Scorsese’s output also suits Strummer. The filmmaker, after all, tapped Strummer and Clash mates Mick Jones and Paul Simonon for cameos in the early 80s film The King of Comedy, a crime satire about the perils of fame. One can imagine any number of these songs in the movie, which already boasts the works of like-minded acts the Pretenders and Talking Heads as well as Strummer influences such as B.B. King and Van Morrison.

 

The more than 30 tracks on Joe Strummer 001 bring out an often-unheralded quality of Joe Strummer’s work: his lyrics. Even as he often led with emotion—see Clash songs “I’m So Bored with the U.S.A,” a screed against American pop art, or “White Riot,” an erratic call for a revolution—Strummer also harbored a penchant to write about people rather than a situation. The Clash’s “Bankrobber” is essentially a character study about a kindhearted criminal. “White Man in Hammersmith Palais” relates to the haves and the have-nots, and asks listeners to get out of their comfort zones.
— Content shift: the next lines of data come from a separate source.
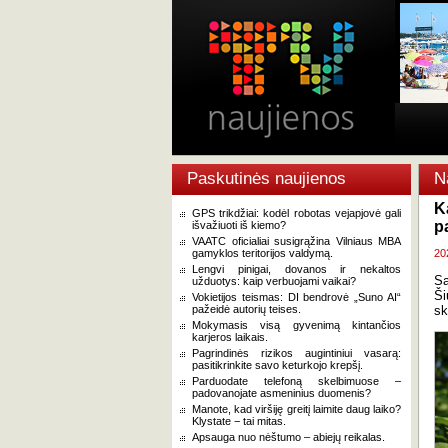
Paskutinės naujienos
N
K
GPS trikdžiai: kodėl robotas vejapjovė gali
p
išvažiuoti iš kiemo?
VAATC oficialiai susigrąžina Vilniaus MBA
gamyklos teritorijos valdymą.
20
Lengvi pinigai, dovanos ir nekaltos
Sa
užduotys: kaip verbuojami vaikai?
Ši
Vokietijos teismas: DI bendrovė „Suno AI“
pažeidė autorių teises.
sk
Mokymasis visą gyvenimą kintančios
karjeros laikais.
Pagrindinės rizikos augintiniui vasarą:
pasitikrinkite savo keturkojo krepšį.
Parduodate telefoną skelbimuose –
padovanojate asmeninius duomenis?
Manote, kad viršiję greitį laimite daug laiko?
Klystate − tai mitas.
Apsauga nuo nėštumo – abiejų reikalas.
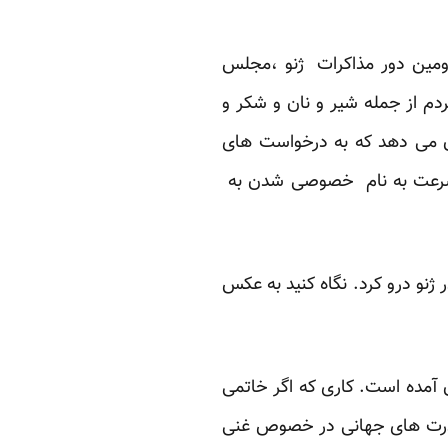
مین دور مذاکرات ژنو ،مجلس
دم از جمله شیر و نان و شکر و
ان می دهد که به درخواست های
 بسرعت به نام خصوصی شدن به
نو درو کرد. نگاه کنید به عکس
ون آمده است. کاری که اگر خاتمی
 و قدرت های جهانی در خصوص غنی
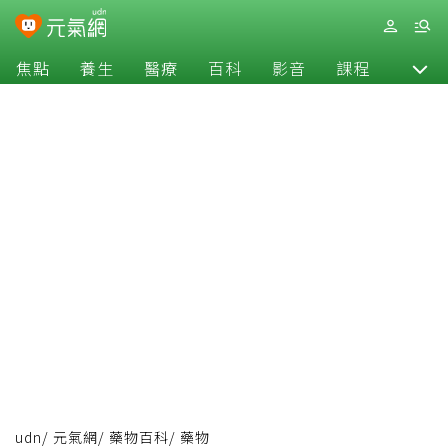
焦點
養生
醫療
百科
影音
課程
退休
udn
/
元氣網
/
藥物百科
/
藥物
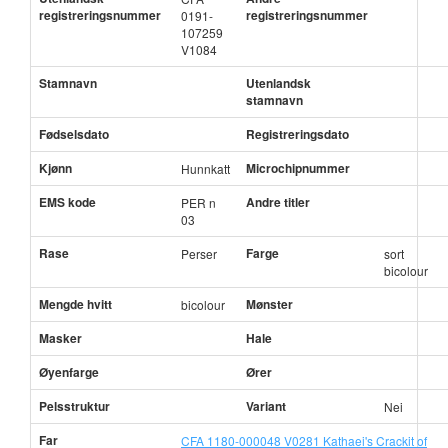
registreringsnummer
registreringsnummer
0191-
107259
V1084
Stamnavn
Utenlandsk
stamnavn
Fødselsdato
Registreringsdato
Kjønn
Microchipnummer
Hunnkatt
EMS kode
Andre titler
PER n
03
Rase
Farge
Perser
sort
bicolour
Mengde hvitt
Mønster
bicolour
Masker
Hale
Øyenfarge
Ører
Pelsstruktur
Variant
Nei
Far
CFA 1180-000048 V0281 Kathaei's Crackit of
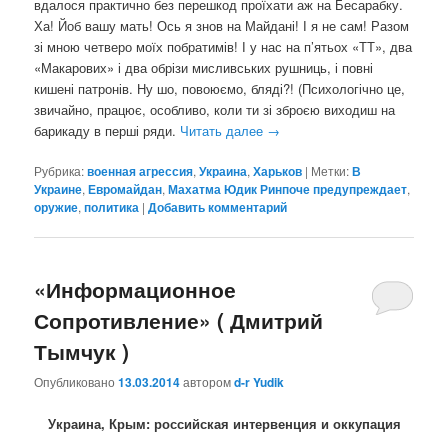
вдалося практично без перешкод проїхати аж на Бесарабку.
Ха! Йоб вашу мать! Ось я знов на Майдані! І я не сам! Разом
зі мною четверо моїх побратимів! І у нас на п’ятьох «ТТ», два
«Макарових» і два обрізи мисливських рушниць, і повні
кишені патронів. Ну шо, повоюємо, бляді?! (Психологічно це,
звичайно, працює, особливо, коли ти зі зброєю виходиш на
барикаду в перші ряди.
Читать далее
→
Рубрика:
военная агрессия
,
Украина
,
Харьков
|
Метки:
В
Украине
,
Евромайдан
,
Махатма Юдик Ринпоче предупреждает
,
оружие
,
политика
|
Добавить комментарий
«Информационное
Сопротивление» ( Дмитрий
Тымчук )
Опубликовано
13.03.2014
автором
d-r Yudik
Украина, Крым: российская интервенция и оккупация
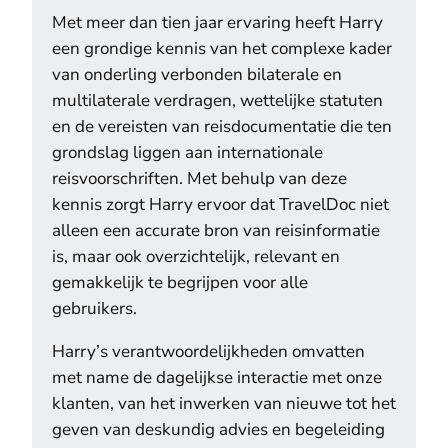
Met meer dan tien jaar ervaring heeft Harry
een grondige kennis van het complexe kader
van onderling verbonden bilaterale en
multilaterale verdragen, wettelijke statuten
en de vereisten van reisdocumentatie die ten
grondslag liggen aan internationale
reisvoorschriften. Met behulp van deze
kennis zorgt Harry ervoor dat TravelDoc niet
alleen een accurate bron van reisinformatie
is, maar ook overzichtelijk, relevant en
gemakkelijk te begrijpen voor alle
gebruikers.
Harry’s verantwoordelijkheden omvatten
met name de dagelijkse interactie met onze
klanten, van het inwerken van nieuwe tot het
geven van deskundig advies en begeleiding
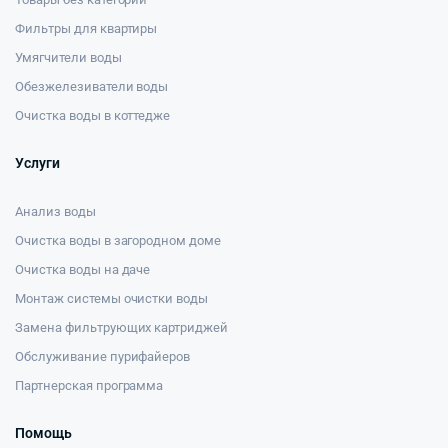
Фильтры для квартиры
Умягчители воды
Обезжелезиватели воды
Очистка воды в коттедже
Услуги
Анализ воды
Очистка воды в загородном доме
Очистка воды на даче
Монтаж системы очистки воды
Замена фильтрующих картриджей
Обслуживание пурифайеров
Партнерская программа
Помощь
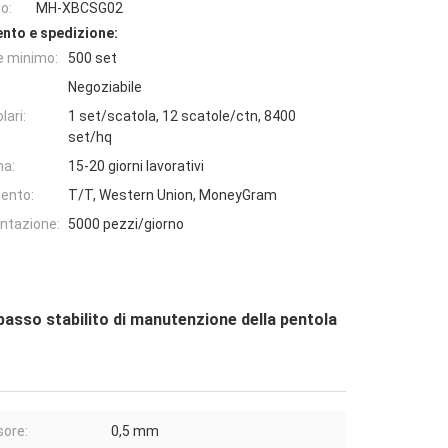
o:
MH-XBCSG02
nto e spedizione:
e minimo:
500 set
Negoziabile
lari:
1 set/scatola, 12 scatole/ctn, 8400
set/hq
na:
15-20 giorni lavorativi
ento:
T/T, Western Union, MoneyGram
entazione:
5000 pezzi/giorno
basso stabilito di manutenzione della pentola
ore:
0,5 mm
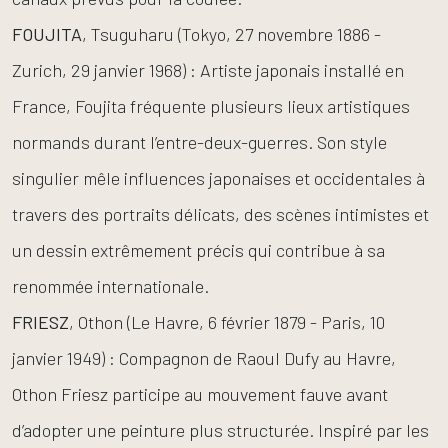
FOUJITA
, Tsuguharu (Tokyo, 27 novembre 1886 -
Zurich, 29 janvier 1968) : Artiste japonais installé en
France, Foujita fréquente plusieurs lieux artistiques
normands durant l’entre-deux-guerres. Son style
singulier mêle influences japonaises et occidentales à
travers des portraits délicats, des scènes intimistes et
un dessin extrêmement précis qui contribue à sa
renommée internationale.
FRIESZ
, Othon (Le Havre, 6 février 1879 - Paris, 10
janvier 1949) : Compagnon de Raoul Dufy au Havre,
Othon Friesz participe au mouvement fauve avant
d’adopter une peinture plus structurée. Inspiré par les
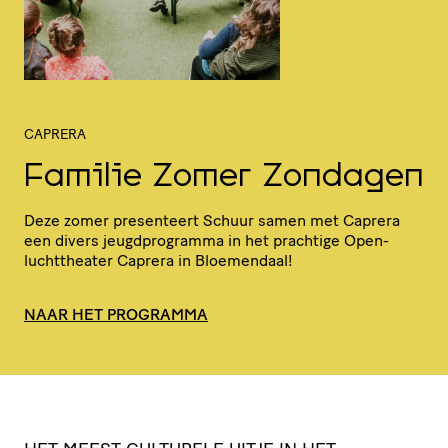
CAPRERA
Familie Zomer Zondagen
Deze zomer presenteert Schuur samen met Caprera
een divers jeugd­pro­gramma in het prachtige Open­
lucht­the­ater Caprera in Bloemendaal!
NAAR HET PROGRAMMA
Strummer’s late-career work included here continues such a track. “Generations,” recorded for a benefit album, doesn’t preach but paints a picture of an adult buying clothes for a child only to then realize the conditions in which those clothes were made. “Yalla Yalla,” his first proper single with the Mescaleros, peppers a reggae groove with alien effects while the characters of the song struggle to not let life knock the rebellion right out of them. And the jerky guitars of “London Is Burning,” one of Strummer’s last songs and one of his loudest, contrasts two visions of the city and contains a haunting line: “Too many guns in this damn town/At the supermarket, you gotta duck down.”

Evocative, yes, but also full of passion. Often, people speak of Strummer the performer—the singer drenched in sweat two or three songs into a set and standing before the microphone as if electric currents coursed through his body. Yet the major appeal of Joe Strummer 001 relates to how it showcases the less-heralded aspects of the man, portraying an artist with a lust for cinema, a widescreen approach to musical styles, and songs with imaginative lyrics.

The four LPs here, overseen by Grammy-winning producer and engineer Peter J. Moore, known for his collaborations with Neil Young and the Band (he worked on digitizing the latter’s work for 2014’s The Bootleg Series Vol. 11: The Basement Tapes Complete), give the music a crispness absent on earlier recordings. Strummer, no doubt, wasn’t expecting his pre-Clash pub-rock work with the 101ers, for instance, to be preserved for posterity, but Moore’s restoration presents the tunes with a vintage rawness that captures the chime of the guitars and every hiccup in Strummer’s raspy voice. No more do the 101ers sound like a garage band. Their rudimentary rock now resonates as if recorded at Sun Studio by Sam Phillips.

Such an approach seems to have been Moore’s goal, as even the heavier, new-wave-inspired rock of “Love Kills” and acoustic “Silver and Gold/Before I Grow Too Old” get presented with reverence. For those who romanticize the grime of punk rock, the sonics can make for an odd juxtaposition, but the set aims to display Strummer’s lasting influence, and the warmth of the vinyl, coupled with the careful restoration, does so with minimal interruptions.

Considering much of Strummer’s solo work was relegated to now-obscure soundtracks no doubt hastily recorded, Joe Strummer 001 ultimately debuts as a must for fans. An added bonus? The clever art that lines the vinyl sleeves: a close-up of Strummer’s dirty Telecaster, or reproductions of his all-caps handwriting. “When singing be soulful,” one line reads. “Deliver the true felling of the meaning,” says another. The latter could serve as a mission statement for Joe Strummer 001.

After all, the soul of punk rock is hard to define, and Strummer’s recordings, which occasionally took on American country or Latin flamboyance, are less about nailing a style or a sound than capturing passion. In turn, Joe Strummer 001 at times feels like a museum piece, a ripped and torn leather jacket preserved behind glass. While recreating a moment is impossible, what Moore and Ignition Records instead accomplish is to ensure the significance of Strummer’s words and music will remain unspoiled for generations to come.